Mercury had never been a stranger I happened to meet. It hadn’t been random. The way she’d mentored me, took care of me, was no longer inexplicable. My family tree reconstructed itself in my mind with sickening clarity. My parents, dead inwhat I’d been told was a car accident but was almost certainly murder. My uncle—Edgar—dead after years of deep cover work that had eventually killed him. And now, Eleanor, dead on a warehouse floor because she’d saved me.

“We need to move.” An urgent voice cut through my cloud of confusion.

“Let’s go,” said Reaper, who hadn’t left my side.

“I can’t.

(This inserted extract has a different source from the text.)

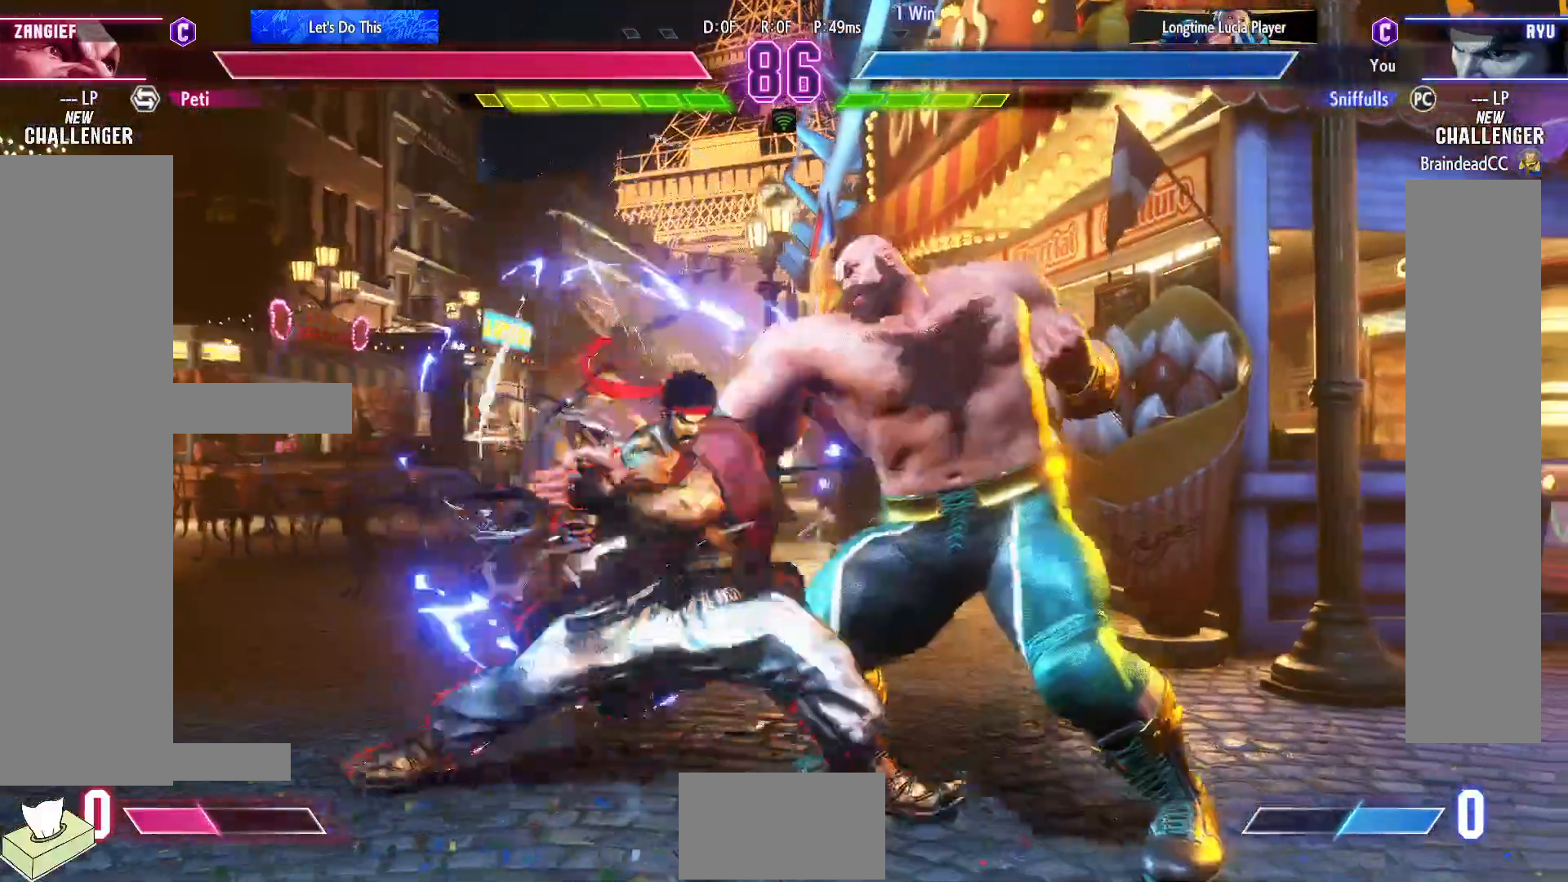
{"buttons": [], "events": [[433, "DPAD_DOWN", "up"], [467, "DPAD_LEFT", "up"]]}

Not without my aunt.”

She looked up when another woman appeared. “Katarina,” she whispered.

“Come, Lyra. We need to go now.”

The voice was familiar, but I couldn’t place it, and the name meant nothing to me. Yet she was able to help Lyra to her feet. When I stood too, my aunt reached for my hand, clinging to it like she’d never let it go. I held on harder too, drawn by something stronger than fear or shock or confusion. Blood called to blood. Family called to family. Even if I’d only learned about that family in the last few minutes.

“You look so much like Amelia. Your mother. My sister,” Mercury whispered, her voice broken and raw from screaming. “I’m so sorry. For all the lies. For everything we kept from you.”

I shook my head, understanding that everything had been for a reason—to protect me. I still had so many questions, but they could come later. I looked over my shoulder at Eleanor’s lifeless body as it was carefully moved onto a stretcher.

“She died saving my life.”

“We promised our father we’d take care of you.”

My eyes met hers. “Minerva?”

“Yes, and soon you’ll know the whole story about how we continued to fight on behalf of our father, Horatio Hyde, code name Minerva. Now, you will too.”

22

REAPER

“How are you doing?” my brother asked as I shut the rear passenger door after helping Amaryllis into the SUV.

Rather than answer with words, I hugged him with all my might. “Thank you,” I finally whispered, fighting tears of relief and appreciation.

“All in a day’s work.” He squeezed my arm as we pulled apart. “How’s Amaryllis?”

“In shock. Confused. But when the dust settles, she’ll have answers to questions she never thought she would.”

“Beacon filled us in on a lot of it on our way here.”

“Beacon?”

He motioned toward the woman getting into one of the other SUVs.